═════ Information provided

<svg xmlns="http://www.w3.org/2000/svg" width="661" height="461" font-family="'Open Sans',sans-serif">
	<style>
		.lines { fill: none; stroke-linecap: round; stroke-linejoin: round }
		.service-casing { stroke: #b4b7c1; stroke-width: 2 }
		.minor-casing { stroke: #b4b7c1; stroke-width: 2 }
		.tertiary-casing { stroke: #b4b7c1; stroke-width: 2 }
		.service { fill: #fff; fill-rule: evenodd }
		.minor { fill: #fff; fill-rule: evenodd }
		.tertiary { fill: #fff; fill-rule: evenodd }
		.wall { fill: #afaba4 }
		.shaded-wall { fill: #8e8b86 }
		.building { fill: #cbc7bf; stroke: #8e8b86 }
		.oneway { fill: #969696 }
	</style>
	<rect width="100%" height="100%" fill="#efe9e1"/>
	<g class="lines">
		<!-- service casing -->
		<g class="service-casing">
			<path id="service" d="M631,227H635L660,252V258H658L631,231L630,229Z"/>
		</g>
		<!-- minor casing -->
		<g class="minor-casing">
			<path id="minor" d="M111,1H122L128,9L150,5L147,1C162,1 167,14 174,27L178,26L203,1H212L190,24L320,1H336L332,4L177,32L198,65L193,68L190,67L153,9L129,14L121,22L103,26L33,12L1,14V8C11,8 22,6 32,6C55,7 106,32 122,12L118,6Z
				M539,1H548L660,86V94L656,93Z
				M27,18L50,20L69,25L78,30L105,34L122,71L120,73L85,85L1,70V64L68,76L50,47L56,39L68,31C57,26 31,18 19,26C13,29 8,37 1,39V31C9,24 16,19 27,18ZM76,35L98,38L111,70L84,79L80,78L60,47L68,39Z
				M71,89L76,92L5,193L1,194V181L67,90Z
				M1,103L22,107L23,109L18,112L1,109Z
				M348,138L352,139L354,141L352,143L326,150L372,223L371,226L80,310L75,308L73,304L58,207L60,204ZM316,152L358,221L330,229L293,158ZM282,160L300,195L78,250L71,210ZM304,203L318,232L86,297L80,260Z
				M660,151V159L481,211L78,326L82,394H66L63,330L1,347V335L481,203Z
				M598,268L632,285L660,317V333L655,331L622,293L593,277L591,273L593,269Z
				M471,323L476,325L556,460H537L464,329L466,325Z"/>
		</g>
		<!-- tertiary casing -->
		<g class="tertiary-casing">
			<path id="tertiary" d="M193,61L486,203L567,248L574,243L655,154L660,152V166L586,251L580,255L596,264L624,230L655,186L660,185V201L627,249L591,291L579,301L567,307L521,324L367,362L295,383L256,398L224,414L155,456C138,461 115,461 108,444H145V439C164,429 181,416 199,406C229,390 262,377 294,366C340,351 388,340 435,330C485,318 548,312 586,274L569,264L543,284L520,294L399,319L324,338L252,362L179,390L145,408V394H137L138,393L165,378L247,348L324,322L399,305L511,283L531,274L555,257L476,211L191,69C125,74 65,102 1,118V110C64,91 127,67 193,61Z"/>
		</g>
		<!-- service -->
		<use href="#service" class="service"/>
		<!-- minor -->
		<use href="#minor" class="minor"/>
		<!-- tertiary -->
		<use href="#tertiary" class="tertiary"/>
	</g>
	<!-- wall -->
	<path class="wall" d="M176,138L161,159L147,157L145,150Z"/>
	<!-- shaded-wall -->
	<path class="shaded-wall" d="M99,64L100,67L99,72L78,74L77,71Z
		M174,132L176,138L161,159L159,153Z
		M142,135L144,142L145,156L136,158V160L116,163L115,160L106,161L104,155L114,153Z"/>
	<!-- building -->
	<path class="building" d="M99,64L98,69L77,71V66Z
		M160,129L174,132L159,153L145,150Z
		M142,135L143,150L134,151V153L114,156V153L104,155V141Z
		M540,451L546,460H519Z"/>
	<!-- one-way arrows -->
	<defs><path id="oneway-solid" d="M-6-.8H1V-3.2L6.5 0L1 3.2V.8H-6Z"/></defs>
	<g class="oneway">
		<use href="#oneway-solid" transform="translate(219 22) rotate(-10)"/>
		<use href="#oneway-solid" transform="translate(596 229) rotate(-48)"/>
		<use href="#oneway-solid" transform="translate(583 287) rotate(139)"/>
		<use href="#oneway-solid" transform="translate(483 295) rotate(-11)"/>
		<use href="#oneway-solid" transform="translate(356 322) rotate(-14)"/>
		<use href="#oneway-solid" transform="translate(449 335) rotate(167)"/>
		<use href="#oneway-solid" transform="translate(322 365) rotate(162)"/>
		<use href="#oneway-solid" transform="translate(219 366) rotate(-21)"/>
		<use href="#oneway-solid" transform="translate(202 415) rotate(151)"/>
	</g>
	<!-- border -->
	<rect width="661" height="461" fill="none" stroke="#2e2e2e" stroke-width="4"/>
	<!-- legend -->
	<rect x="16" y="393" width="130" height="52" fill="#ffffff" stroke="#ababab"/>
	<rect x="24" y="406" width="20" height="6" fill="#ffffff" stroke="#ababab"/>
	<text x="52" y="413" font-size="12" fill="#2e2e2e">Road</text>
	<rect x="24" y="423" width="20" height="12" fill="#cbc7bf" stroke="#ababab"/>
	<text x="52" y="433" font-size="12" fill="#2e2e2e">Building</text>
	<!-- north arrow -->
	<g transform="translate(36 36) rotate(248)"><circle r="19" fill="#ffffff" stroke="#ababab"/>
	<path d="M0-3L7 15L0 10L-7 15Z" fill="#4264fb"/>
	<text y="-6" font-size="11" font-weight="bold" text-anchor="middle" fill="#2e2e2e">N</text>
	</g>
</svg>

══════════
═════ Information provided

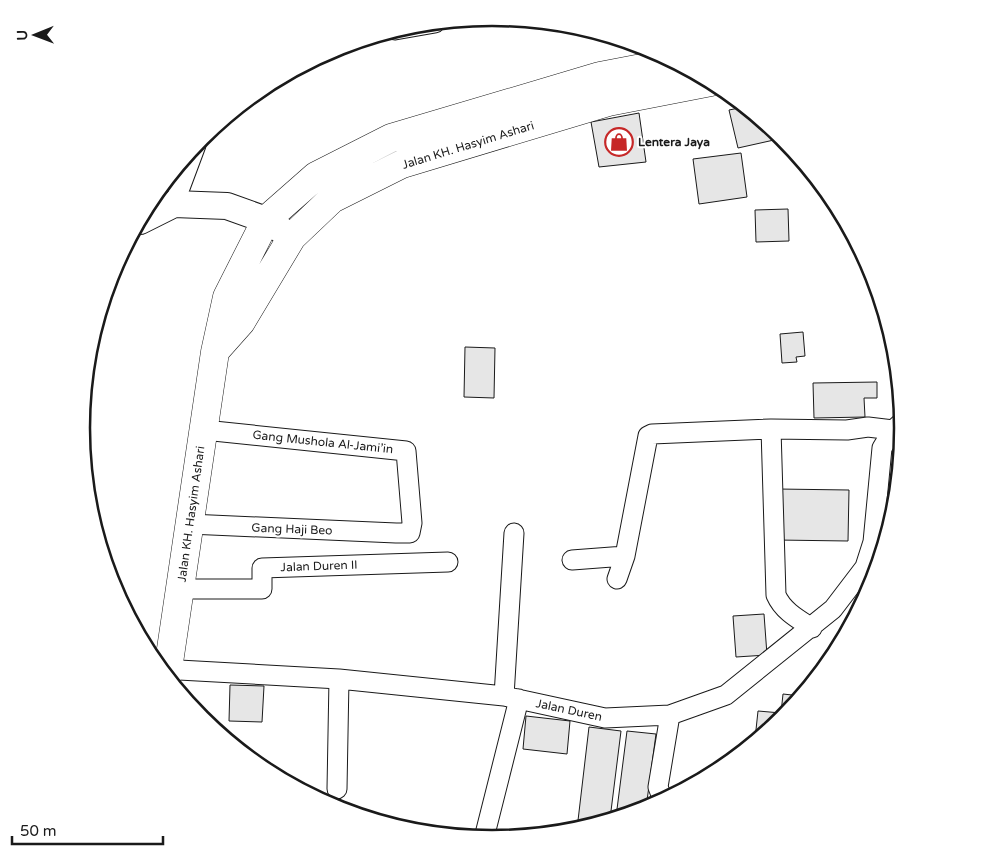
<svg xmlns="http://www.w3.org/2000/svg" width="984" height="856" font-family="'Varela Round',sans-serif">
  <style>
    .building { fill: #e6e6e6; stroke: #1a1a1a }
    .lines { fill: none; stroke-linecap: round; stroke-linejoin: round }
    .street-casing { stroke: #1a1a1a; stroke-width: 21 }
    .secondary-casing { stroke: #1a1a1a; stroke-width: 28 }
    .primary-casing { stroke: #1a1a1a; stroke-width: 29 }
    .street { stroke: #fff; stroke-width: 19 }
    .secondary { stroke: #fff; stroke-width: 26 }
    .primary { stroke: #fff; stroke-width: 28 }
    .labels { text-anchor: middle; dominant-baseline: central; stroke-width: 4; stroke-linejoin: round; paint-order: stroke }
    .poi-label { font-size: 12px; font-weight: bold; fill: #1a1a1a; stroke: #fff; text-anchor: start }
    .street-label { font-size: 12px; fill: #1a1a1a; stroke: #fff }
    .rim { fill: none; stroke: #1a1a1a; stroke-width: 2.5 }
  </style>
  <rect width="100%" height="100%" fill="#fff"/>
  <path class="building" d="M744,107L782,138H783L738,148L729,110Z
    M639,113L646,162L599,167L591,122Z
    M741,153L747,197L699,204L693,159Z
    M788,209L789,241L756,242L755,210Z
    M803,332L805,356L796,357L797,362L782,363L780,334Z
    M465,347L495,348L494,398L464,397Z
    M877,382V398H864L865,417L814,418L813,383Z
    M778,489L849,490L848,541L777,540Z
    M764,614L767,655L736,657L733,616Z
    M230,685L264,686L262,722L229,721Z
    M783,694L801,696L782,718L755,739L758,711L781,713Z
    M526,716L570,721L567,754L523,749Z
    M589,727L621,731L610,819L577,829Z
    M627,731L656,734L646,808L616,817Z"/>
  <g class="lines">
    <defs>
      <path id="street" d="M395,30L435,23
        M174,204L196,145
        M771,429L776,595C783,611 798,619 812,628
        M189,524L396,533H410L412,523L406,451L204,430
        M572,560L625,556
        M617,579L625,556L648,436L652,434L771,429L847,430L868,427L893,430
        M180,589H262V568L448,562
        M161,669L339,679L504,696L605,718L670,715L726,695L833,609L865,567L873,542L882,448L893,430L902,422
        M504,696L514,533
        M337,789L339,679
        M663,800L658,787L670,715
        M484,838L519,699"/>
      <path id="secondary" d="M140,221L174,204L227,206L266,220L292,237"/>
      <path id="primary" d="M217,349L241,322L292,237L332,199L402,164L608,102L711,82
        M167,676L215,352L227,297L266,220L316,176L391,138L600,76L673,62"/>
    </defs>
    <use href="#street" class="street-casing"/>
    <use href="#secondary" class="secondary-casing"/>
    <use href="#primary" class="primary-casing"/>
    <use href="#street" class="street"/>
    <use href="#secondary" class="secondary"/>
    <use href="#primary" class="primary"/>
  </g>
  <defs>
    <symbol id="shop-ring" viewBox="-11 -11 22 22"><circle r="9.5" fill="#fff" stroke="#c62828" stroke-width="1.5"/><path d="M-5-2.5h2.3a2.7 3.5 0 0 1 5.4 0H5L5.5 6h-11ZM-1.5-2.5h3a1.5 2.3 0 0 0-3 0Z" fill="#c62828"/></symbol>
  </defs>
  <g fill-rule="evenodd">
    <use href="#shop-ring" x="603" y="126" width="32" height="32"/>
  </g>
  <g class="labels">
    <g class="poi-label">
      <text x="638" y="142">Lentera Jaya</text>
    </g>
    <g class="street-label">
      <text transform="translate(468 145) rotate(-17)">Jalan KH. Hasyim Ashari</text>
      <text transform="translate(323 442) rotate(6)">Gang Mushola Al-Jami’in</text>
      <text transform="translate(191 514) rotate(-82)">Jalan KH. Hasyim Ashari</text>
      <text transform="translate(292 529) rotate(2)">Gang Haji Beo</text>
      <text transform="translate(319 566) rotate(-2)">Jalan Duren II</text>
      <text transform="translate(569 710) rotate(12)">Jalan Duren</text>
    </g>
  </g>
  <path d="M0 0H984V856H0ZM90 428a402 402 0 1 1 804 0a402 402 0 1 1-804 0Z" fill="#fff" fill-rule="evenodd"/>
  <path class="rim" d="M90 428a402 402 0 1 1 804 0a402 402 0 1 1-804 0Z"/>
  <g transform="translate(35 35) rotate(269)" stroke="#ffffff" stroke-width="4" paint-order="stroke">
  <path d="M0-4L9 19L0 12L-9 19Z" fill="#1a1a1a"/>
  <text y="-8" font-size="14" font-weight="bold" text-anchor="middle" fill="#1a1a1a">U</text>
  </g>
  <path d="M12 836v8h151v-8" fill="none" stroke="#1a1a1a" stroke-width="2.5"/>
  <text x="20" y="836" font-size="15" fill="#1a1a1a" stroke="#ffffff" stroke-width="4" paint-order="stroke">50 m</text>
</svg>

══════════
═════ Information provided

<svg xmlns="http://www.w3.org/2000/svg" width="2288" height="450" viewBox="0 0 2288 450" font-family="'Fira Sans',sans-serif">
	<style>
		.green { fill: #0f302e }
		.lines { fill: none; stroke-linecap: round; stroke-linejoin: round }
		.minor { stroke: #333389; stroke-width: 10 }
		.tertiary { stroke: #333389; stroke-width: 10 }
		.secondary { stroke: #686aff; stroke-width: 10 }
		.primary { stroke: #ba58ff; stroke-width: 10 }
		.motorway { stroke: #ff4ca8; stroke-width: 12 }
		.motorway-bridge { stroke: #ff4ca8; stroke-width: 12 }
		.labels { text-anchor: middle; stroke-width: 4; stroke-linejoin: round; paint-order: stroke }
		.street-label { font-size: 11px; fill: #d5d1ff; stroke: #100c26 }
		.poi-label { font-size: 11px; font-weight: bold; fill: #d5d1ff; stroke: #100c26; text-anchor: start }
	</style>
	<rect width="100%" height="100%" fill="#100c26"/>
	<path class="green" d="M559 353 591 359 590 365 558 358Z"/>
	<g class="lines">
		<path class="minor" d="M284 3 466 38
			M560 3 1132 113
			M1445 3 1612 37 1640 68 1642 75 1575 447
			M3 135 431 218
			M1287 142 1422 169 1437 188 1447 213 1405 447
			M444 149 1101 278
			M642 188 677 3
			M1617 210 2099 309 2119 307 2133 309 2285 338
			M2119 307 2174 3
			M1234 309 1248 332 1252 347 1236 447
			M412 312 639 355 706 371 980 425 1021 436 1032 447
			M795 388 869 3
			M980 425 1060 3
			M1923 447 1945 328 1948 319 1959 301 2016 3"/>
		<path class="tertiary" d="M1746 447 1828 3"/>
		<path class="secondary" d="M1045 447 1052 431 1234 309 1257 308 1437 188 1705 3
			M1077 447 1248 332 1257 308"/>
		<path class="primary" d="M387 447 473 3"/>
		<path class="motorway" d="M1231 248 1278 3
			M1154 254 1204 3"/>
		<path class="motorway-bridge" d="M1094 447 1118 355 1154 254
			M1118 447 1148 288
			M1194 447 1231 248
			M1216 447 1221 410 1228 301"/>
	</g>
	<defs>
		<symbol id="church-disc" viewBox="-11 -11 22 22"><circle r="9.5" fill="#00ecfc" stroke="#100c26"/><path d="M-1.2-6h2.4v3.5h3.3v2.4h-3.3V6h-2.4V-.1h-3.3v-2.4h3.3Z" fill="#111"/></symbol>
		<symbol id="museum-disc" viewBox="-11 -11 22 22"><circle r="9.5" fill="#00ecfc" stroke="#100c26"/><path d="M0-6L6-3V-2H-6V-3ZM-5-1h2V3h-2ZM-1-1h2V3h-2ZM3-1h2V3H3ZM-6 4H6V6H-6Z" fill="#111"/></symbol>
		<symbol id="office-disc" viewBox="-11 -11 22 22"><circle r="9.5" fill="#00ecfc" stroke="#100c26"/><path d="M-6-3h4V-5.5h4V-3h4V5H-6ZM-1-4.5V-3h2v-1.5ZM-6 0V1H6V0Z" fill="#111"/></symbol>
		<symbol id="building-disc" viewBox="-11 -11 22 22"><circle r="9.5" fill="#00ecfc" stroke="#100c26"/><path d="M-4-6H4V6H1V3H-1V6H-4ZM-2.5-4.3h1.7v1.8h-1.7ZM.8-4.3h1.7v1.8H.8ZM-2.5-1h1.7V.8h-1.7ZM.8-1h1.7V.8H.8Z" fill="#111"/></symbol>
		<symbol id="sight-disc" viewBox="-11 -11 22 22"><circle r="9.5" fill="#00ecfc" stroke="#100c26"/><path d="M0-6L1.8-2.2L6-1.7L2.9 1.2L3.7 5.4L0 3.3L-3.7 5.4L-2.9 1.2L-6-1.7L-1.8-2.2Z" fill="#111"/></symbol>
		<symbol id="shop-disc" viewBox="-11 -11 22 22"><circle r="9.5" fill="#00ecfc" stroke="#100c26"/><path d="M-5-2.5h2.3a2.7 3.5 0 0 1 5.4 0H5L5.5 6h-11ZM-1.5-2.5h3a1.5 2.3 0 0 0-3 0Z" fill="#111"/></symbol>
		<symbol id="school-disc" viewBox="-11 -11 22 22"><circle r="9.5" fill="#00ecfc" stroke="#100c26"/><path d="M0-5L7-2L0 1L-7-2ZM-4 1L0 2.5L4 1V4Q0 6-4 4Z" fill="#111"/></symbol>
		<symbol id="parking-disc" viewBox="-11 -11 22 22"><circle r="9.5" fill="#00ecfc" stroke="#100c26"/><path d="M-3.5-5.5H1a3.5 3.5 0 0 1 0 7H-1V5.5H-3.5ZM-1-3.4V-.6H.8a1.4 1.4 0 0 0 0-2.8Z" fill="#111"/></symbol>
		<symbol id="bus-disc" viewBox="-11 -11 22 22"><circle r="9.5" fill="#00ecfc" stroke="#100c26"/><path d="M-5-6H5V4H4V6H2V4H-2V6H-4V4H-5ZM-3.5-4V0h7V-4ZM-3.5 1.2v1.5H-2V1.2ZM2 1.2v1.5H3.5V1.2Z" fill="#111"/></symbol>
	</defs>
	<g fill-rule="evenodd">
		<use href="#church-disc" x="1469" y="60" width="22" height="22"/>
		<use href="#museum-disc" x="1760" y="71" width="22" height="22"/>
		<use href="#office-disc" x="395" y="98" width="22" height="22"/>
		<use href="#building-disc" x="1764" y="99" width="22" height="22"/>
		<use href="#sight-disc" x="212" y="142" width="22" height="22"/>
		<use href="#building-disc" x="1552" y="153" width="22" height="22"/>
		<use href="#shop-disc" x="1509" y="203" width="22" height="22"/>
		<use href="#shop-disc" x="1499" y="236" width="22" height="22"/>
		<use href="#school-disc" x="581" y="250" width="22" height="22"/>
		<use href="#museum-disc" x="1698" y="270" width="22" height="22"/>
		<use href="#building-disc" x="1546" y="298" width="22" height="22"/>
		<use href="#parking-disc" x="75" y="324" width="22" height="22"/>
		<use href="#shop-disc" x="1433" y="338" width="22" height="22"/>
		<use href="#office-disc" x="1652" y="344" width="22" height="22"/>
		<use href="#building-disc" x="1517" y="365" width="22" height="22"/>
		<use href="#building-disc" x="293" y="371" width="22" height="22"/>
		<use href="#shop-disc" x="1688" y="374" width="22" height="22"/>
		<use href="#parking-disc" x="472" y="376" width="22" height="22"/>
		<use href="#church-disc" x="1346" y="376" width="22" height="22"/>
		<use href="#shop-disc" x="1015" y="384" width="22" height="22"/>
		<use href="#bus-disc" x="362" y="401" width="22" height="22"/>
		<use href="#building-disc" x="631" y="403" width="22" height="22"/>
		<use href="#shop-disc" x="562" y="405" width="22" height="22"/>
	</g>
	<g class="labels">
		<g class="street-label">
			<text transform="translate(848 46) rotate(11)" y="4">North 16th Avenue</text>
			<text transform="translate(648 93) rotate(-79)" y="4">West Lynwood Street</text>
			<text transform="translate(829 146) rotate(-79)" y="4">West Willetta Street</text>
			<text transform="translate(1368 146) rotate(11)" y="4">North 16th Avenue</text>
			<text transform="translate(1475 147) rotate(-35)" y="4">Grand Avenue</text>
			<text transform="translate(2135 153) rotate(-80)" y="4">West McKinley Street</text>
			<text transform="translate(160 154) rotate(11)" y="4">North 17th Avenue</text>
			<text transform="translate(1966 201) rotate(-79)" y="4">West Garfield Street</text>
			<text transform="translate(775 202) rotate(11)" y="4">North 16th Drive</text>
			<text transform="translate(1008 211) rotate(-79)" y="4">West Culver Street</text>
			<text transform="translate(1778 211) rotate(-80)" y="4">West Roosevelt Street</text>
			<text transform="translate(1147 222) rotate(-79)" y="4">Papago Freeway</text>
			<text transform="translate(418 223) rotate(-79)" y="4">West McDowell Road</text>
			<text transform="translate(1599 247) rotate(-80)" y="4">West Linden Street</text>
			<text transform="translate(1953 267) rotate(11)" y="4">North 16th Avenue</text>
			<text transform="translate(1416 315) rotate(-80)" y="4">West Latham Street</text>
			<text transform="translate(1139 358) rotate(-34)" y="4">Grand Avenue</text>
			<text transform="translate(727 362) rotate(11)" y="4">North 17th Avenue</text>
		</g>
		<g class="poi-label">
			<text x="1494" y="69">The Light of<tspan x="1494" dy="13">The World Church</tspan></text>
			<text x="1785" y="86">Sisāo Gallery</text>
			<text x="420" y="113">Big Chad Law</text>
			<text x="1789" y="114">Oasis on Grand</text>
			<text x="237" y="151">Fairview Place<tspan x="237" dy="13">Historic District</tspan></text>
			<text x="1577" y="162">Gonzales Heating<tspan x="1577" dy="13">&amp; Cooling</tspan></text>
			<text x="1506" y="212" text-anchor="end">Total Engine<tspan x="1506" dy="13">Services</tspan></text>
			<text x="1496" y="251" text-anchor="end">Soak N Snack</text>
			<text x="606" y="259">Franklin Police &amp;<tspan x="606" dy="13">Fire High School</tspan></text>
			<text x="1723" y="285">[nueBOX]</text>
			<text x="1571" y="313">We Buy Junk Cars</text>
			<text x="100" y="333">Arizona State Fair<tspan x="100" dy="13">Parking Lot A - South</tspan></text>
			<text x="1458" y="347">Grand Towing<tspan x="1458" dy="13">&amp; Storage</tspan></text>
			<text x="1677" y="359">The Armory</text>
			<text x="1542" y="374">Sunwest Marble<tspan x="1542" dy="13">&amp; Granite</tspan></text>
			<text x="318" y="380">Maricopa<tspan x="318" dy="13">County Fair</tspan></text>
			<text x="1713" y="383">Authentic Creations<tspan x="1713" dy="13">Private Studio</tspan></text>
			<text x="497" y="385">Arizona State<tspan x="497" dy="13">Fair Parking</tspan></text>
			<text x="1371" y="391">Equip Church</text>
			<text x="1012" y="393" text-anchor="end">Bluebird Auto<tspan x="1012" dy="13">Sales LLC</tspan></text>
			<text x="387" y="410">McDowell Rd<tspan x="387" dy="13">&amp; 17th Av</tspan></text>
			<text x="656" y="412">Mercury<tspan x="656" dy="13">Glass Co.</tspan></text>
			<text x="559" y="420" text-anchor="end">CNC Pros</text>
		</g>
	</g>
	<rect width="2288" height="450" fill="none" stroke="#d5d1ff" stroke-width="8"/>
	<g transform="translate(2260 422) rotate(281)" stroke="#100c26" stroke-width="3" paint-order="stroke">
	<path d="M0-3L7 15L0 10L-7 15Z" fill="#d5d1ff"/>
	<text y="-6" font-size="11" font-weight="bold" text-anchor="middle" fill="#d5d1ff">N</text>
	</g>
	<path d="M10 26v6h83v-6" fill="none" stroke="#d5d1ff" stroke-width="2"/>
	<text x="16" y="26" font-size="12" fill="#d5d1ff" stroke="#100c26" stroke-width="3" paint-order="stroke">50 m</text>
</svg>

══════════

Proceeding from the line containing "#1a1a1a; stroke-width: 21" through the line containing "M180,589H262V568L448,562", transcribe the lines above exactly, both end lines included.

    .street-casing { stroke: #1a1a1a; stroke-width: 21 }
    .secondary-casing { stroke: #1a1a1a; stroke-width: 28 }
    .primary-casing { stroke: #1a1a1a; stroke-width: 29 }
    .street { stroke: #fff; stroke-width: 19 }
    .secondary { stroke: #fff; stroke-width: 26 }
    .primary { stroke: #fff; stroke-width: 28 }
    .labels { text-anchor: middle; dominant-baseline: central; stroke-width: 4; stroke-linejoin: round; paint-order: stroke }
    .poi-label { font-size: 12px; font-weight: bold; fill: #1a1a1a; stroke: #fff; text-anchor: start }
    .street-label { font-size: 12px; fill: #1a1a1a; stroke: #fff }
    .rim { fill: none; stroke: #1a1a1a; stroke-width: 2.5 }
  </style>
  <rect width="100%" height="100%" fill="#fff"/>
  <path class="building" d="M744,107L782,138H783L738,148L729,110Z
    M639,113L646,162L599,167L591,122Z
    M741,153L747,197L699,204L693,159Z
    M788,209L789,241L756,242L755,210Z
    M803,332L805,356L796,357L797,362L782,363L780,334Z
    M465,347L495,348L494,398L464,397Z
    M877,382V398H864L865,417L814,418L813,383Z
    M778,489L849,490L848,541L777,540Z
    M764,614L767,655L736,657L733,616Z
    M230,685L264,686L262,722L229,721Z
    M783,694L801,696L782,718L755,739L758,711L781,713Z
    M526,716L570,721L567,754L523,749Z
    M589,727L621,731L610,819L577,829Z
    M627,731L656,734L646,808L616,817Z"/>
  <g class="lines">
    <defs>
      <path id="street" d="M395,30L435,23
        M174,204L196,145
        M771,429L776,595C783,611 798,619 812,628
        M189,524L396,533H410L412,523L406,451L204,430
        M572,560L625,556
        M617,579L625,556L648,436L652,434L771,429L847,430L868,427L893,430
        M180,589H262V568L448,562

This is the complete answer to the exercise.